Tracking LBM over time during a cut
The whole point of "preserving muscle during fat loss" is preserving LBM. A scale weight drop of 5 lbs from 200 to 195 is meaningless without knowing the split: -2 lbs fat / -3 lbs LBM is a bad outcome; -5 lbs fat / 0 LBM is a great outcome. The cheapest way to track this is monthly DEXA scans ($45–75 in most US cities) or biweekly bioelectrical impedance with a quality scale (less accurate, but consistent enough for trends). Aim for >80% of total loss coming from fat — preserve LBM with adequate protein (≥1.8 g/kg total body weight) and resistance training 3+ times/week.
Related tools
- Body Fat % Calculator (US Navy)
- BMR Calculator (incl. Katch-McArdle)
- Protein Calculator
- Ideal Weight Calculator
Frequently asked questions
- What's the difference between lean body mass and fat-free mass?
- Technically they're slightly different — lean body mass (LBM) includes a small amount of essential fat (~3% in men, ~12% in women), while fat-free mass (FFM) excludes all fat. In casual usage they're used interchangeably, and most formulas (Boer, James, Hume) produce LBM, not strict FFM. DEXA scans separate total mass into bone, lean tissue, and fat — DEXA "lean mass" maps closely to LBM. For drug dosing protocols using "ideal body weight" or LBM, the small distinction rarely matters.
- Why do different LBM formulas give different answers?
- Each formula was derived from a different reference population and method. Boer 1984 was derived from underwater weighing (hydrodensitometry) in 81 men and 73 women. James 1976 was based on body composition studies of British adults. Hume 1966 used potassium-40 counting, an older technique. Boer tends to track closer to modern DEXA measurements; Hume overestimates LBM at body weights above 90 kg. For most healthy adults, the three formulas land within 3–4 kg of each other — the calculator shows all three so you can see the spread.
- How accurate are these formulas vs DEXA?
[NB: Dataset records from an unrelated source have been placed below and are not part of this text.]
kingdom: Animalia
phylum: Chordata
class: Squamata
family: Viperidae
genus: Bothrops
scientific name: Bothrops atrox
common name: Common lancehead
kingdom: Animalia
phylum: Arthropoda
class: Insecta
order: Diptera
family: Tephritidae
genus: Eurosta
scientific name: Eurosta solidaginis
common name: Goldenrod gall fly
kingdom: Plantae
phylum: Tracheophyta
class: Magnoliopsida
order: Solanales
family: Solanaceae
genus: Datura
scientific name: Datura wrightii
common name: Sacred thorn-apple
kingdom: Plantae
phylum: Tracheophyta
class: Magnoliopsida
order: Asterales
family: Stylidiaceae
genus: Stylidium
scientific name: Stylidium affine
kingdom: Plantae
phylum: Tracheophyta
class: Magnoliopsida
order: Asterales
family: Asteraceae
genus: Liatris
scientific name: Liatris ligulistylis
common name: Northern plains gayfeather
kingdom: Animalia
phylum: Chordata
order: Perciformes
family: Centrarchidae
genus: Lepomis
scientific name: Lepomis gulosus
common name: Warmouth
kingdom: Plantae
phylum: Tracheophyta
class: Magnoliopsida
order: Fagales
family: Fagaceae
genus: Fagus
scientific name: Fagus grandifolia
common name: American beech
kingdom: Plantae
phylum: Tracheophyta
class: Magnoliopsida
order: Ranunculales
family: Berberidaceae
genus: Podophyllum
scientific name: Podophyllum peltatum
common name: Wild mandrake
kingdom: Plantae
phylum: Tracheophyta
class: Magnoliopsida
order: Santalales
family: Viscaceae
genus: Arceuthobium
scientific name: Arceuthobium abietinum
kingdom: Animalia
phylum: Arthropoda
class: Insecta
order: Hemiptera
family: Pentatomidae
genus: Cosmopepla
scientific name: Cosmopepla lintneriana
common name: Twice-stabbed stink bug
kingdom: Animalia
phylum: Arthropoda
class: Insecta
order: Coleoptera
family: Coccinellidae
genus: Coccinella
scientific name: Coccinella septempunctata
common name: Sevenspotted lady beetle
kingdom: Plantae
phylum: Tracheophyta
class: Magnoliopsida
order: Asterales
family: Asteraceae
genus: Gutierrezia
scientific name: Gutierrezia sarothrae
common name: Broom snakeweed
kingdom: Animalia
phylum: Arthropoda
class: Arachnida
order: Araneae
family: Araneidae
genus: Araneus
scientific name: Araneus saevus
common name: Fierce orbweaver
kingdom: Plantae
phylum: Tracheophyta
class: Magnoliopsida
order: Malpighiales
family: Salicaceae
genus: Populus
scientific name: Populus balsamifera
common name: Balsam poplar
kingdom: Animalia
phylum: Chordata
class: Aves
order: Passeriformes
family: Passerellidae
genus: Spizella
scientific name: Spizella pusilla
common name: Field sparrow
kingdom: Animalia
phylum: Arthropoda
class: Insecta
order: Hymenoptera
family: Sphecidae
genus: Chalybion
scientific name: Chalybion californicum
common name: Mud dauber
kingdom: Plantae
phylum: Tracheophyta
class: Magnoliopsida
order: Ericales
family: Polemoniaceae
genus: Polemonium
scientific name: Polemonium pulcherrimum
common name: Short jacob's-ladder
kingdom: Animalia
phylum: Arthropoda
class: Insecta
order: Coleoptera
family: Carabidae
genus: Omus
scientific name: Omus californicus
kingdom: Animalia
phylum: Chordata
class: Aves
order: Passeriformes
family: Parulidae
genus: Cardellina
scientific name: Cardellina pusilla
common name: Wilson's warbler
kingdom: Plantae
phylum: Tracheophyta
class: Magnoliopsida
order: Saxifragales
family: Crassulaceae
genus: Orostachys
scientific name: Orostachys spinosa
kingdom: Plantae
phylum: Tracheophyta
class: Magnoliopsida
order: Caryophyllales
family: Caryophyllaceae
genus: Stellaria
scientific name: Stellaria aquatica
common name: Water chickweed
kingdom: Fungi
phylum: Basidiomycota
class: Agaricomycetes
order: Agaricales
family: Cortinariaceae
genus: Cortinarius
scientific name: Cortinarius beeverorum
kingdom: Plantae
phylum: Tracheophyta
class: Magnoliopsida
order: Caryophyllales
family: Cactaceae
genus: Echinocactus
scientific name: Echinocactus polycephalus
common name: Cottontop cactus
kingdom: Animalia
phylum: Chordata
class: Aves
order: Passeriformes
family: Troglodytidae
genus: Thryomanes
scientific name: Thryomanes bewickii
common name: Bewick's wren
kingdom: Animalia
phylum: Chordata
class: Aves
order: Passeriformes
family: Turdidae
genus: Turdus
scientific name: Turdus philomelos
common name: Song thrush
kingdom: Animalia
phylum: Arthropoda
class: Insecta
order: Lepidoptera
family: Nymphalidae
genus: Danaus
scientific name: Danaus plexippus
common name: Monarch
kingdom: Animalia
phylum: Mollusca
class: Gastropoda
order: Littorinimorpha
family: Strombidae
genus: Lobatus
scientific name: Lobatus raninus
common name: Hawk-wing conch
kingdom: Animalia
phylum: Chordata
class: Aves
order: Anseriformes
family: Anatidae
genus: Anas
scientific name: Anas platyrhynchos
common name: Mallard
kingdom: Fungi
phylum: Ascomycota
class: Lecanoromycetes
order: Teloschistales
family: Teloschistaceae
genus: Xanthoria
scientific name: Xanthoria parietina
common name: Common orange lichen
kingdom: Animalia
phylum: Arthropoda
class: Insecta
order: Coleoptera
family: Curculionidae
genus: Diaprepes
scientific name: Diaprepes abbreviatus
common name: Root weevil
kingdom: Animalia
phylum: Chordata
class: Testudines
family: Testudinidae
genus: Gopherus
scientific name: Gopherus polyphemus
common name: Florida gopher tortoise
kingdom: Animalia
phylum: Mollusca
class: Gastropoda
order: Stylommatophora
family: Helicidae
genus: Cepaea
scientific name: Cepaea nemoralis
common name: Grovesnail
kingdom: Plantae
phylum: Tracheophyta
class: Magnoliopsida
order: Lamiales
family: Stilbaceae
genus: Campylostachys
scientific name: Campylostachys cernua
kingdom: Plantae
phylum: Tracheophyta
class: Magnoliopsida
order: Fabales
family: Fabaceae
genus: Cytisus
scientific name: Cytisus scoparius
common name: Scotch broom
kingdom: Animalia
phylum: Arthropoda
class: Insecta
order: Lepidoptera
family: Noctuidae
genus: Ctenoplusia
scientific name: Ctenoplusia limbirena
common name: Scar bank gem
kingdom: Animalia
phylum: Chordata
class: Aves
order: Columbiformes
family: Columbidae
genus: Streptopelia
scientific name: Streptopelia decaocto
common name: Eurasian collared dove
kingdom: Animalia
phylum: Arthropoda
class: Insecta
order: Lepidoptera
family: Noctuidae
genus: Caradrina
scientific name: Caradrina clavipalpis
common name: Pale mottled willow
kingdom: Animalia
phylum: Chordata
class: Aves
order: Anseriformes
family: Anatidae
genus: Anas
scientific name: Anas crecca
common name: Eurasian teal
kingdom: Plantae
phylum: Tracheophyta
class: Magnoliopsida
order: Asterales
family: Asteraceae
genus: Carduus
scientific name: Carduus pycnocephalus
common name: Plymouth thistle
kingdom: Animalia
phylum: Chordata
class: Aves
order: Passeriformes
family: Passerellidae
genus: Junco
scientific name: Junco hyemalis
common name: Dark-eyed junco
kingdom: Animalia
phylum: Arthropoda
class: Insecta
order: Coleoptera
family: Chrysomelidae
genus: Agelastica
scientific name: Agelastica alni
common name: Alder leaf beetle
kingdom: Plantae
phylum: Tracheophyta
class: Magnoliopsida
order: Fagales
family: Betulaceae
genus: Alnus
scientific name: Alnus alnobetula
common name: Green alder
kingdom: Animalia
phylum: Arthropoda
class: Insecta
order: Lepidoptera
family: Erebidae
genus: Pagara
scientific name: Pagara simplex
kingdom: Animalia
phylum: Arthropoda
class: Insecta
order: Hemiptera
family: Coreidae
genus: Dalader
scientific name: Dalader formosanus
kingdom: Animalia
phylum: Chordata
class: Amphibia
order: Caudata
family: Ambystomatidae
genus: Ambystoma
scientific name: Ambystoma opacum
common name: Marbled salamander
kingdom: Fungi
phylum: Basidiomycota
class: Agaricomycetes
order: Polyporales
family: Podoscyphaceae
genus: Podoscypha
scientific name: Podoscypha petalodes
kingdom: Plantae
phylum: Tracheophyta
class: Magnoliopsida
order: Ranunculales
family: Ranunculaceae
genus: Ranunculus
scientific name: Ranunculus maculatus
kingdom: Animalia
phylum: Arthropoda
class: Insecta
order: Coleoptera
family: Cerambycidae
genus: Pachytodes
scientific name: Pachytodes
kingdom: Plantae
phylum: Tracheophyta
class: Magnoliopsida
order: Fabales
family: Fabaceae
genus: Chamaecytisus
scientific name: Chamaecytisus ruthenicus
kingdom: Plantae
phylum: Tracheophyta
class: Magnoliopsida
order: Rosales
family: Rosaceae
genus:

- In healthy adults, mean error vs DEXA is ±2–4 kg, with individual error up to ±5–8 kg in outliers. Accuracy is worst at the extremes — very lean athletes (low body fat) and people with severe obesity. The Boer formula was validated against hydrodensitometry, not DEXA; modern DEXA correlates well but slightly underestimates LBM at high body fat percentages. For drug dosing purposes (gentamicin, vancomycin, chemotherapy), the formula error is small enough that clinical guidelines accept calculated LBM as a starting point.
- What can I do with my LBM number?
- Three practical uses. First, set a protein target — recommendations of 2.3–3.1 g/kg of LBM (Helms 2014, JISSN) for muscle preservation during a cut translate to a more accurate intake than per-total-body-weight targets, especially at higher body fat percentages. Second, compute BMR via Katch-McArdle: BMR = 370 + (21.6 × LBM in kg). This is more accurate than Mifflin-St Jeor for very lean or very heavy people. Third, track LBM change over time — losing LBM during a cut signals too aggressive a deficit or insufficient protein.
- Can I increase my lean body mass?
- Yes — through resistance training plus adequate protein and a small calorie surplus (or recomposition at maintenance for beginners). Trained, well-fed adults can add 0.5–1.0 kg of lean mass per month in the first year, dropping to 0.1–0.3 kg/month after several years of training. Beginners often see 1–2 kg in the first 3 months as muscle glycogen, water, and neural adaptations contribute alongside true hypertrophy. After age 40, anabolic resistance slightly reduces the rate, but the same training and protein strategies still work.